Cotality Research Director Tim Lawless said Australia’s housing market continues to operate at vastly different speeds depending on location.

“We are continuing to see multi-speed conditions across Australia’s housing sector, with Perth and Melbourne at opposite ends of the spectrum,” Lawless said.

“The past five years have seen these cities diverge sharply, with Perth values up a stunning 91.4 per cent while Melbourne home values are only 3.3 per cent higher since May 2021.”

Lawless said while the pace of value growth remains highly varied between cities, a common trend is emerging.

“While the speed of value change remains very different from city to city, the direction is becoming more consistent, with most markets losing momentum as demand-side headwinds intensify.”

The slowdown is becoming increasingly evident in transaction activity.

National home sales over the past three months were estimated to be 2.2 per cent lower than a year ago and 4.1 per cent below the five-year average.

Sydney and Melbourne recorded the sharpest declines in sales activity, down 17.0 per cent and 14.2 per cent respectively compared to the same period last year.

Lawless said higher listing volumes are shifting negotiating power back towards buyers.

“These are also the cities where advertised supply has risen to above average levels, providing more choice and better leverage for buyers,” he said.

The softer conditions come despite ongoing supply constraints across much of the country.
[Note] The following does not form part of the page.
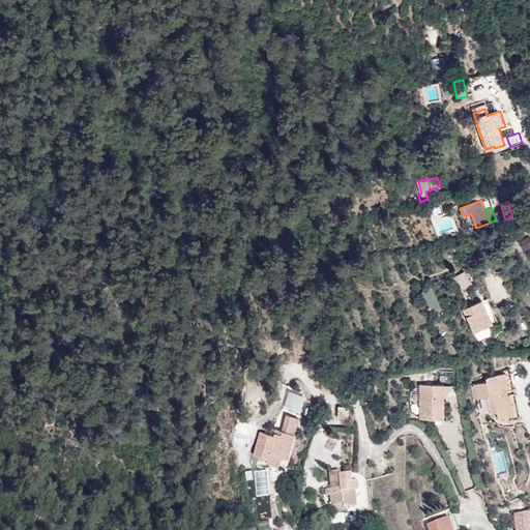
[(468,286),(472,284),(466,273),(455,281),(461,291),(463,289),(465,292),(469,289),(468,286)]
Construction costs remain elevated and feasibility challenges continue to limit new housing delivery, even as governments in NSW and Victoria continue to implement planning reforms designed to accelerate approvals and increase apartment supply.

For the new apartment sector, the data highlights an increasingly important divide between established housing markets and the off-the-plan market.

While detached housing markets in Sydney and Melbourne continue to soften, the supply of new apartments remains well below the levels required to meet population growth and federal housing targets.

This imbalance is likely to continue supporting demand for new apartment stock, particularly in major urban centres where affordability pressures are forcing more buyers towards higher-density housing options.

The latest rental figures also reinforce the underlying strength of housing demand.

National rents increased another 0.6 per cent in May, taking annual rental growth to 5.9 per cent. Vacancy rates remain at just 1.5 per cent nationally, matching the record lows experienced during the post-pandemic migration surge.

Lawless said renters are increasingly reaching affordability limits.

“With renters dedicating around a third of their pre-tax income to rental payments, it’s uncertain how much longer this upswing in rents can last,” he said.

The housing slowdown is unfolding against a backdrop of improving inflation data and growing confidence that interest rates will remain on hold when the Reserve Bank meets in June.

Australia’s monthly inflation indicator has continued to trend lower in recent months, reinforcing market expectations that the RBA is unlikely to lift the cash rate again in the near term.

Financial markets and economists have increasingly shifted their focus towards the timing of future rate cuts rather than the prospect of further tightening.

While the RBA remains cautious about services inflation and housing-related costs, recent inflation outcomes have largely eased concerns that another rate rise would be required.

That is providing some support to housing sentiment, although affordability and borrowing capacity remain significant constraints.

For now, Cotality’s data suggests the housing market is entering a more subdued phase rather than facing a sharp correction.

Affordability pressures, weaker confidence and slower sales activity are weighing on demand, while population growth, tight rental markets and constrained housing supply continue to provide a floor underneath values.

The result is a housing market that remains highly fragmented, with Sydney and Melbourne continuing to cool, while Perth, Brisbane and Adelaide remain in growth mode, albeit at a slower pace than seen over the past two years.